The Myth of Immutability: A Multivocal Review on Smart Contract Upgradeability
Ilham Qasse, Isra M. Ali, Nafisa Ahmed, Mohammad Hamdaqa, Björn Þór Jónsson
TL;DR
The paper tackles the challenge of smart contract upgradeability by addressing the tension between immutability and the need for post deployment evolution. It adopts a multivocal literature review to synthesize both academic and grey literature, yielding a unified taxonomy of 17 upgrade approaches categorized as full or partial upgrades. Each approach is analyzed along core smart contract components and evaluated against software quality attributes such as complexity, flexibility, efficiency, security and usability.
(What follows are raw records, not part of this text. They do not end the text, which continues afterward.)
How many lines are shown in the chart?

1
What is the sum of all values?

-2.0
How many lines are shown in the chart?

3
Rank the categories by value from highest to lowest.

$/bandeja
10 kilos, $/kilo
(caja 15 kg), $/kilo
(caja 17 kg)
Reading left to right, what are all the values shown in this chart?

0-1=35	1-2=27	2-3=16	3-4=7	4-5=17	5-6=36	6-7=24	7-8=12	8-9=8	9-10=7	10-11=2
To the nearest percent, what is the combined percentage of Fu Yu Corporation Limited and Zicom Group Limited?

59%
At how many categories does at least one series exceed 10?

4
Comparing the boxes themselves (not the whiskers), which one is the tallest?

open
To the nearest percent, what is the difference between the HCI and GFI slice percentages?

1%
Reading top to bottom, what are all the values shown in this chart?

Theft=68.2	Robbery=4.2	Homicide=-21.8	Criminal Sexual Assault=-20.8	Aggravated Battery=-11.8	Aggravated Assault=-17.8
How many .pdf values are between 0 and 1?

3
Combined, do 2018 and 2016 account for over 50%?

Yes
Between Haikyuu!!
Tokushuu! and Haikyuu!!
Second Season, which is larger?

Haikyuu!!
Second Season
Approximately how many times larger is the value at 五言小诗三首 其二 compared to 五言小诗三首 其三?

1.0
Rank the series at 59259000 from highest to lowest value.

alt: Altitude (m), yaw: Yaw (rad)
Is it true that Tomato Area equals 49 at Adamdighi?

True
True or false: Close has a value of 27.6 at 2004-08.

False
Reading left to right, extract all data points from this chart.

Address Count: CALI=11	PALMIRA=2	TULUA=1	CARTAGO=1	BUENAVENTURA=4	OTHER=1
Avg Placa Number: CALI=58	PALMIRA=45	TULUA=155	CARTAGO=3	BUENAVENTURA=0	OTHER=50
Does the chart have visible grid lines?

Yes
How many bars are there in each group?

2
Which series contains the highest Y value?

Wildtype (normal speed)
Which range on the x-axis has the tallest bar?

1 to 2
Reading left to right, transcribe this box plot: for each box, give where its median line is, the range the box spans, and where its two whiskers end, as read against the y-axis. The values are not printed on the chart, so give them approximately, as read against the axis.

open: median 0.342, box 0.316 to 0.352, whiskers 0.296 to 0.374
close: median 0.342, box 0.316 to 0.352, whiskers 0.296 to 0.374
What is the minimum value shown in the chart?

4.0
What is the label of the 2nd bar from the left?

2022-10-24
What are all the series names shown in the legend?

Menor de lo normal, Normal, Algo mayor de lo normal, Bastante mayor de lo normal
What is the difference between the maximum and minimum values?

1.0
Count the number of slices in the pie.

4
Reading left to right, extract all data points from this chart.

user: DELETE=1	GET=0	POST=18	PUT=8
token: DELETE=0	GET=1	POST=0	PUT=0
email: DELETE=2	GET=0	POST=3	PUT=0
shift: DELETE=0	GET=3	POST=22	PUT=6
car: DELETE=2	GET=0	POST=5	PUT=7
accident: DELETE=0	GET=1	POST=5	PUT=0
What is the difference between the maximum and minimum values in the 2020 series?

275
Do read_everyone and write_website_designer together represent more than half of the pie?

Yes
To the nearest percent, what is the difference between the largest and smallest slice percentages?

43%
The findings illuminate significant trade offs among upgrade mechanisms and offer practical guidance for selecting patterns tailored to project requirements, while also discussing governance models and lifecycle management. The work highlights avenues for empirical research and tool development to improve secure and maintainable upgradeable contracts in the Ethereum ecosystem.
Abstract
The immutability of smart contracts on blockchain platforms like Ethereum promotes security and trustworthiness but presents challenges for updates, bug fixes, or adding new features post-deployment. These limitations can lead to vulnerabilities and outdated functionality, impeding the evolution and maintenance of decentralized applications. Despite various upgrade mechanisms proposed in academic research and industry, a comprehensive analysis of their trade-offs and practical implications is lacking. This study aims to systematically identify, classify, and evaluate existing smart contract upgrade mechanisms, bridging the gap between theoretical concepts and practical implementations. It introduces standardized terminology and evaluates the trade-offs of different approaches using software quality attributes. We conducted a Multivocal Literature Review (MLR) to analyze upgrade mechanisms from both academic research and industry practice. We first establish a unified definition of smart contract upgradeability and identify core components essential for understanding the upgrade process. Based on this definition, we classify existing methods into full upgrade and partial upgrade approaches, introducing standardized terminology to harmonize the diverse terms used in the literature. We then characterize each approach and assess its benefits and limitations using software quality attributes such as complexity, flexibility, security, and usability. The analysis highlights significant trade-offs among upgrade mechanisms, providing valuable insights into the benefits and limitations of each approach. These findings guide developers and researchers in selecting mechanisms tailored to specific project requirements.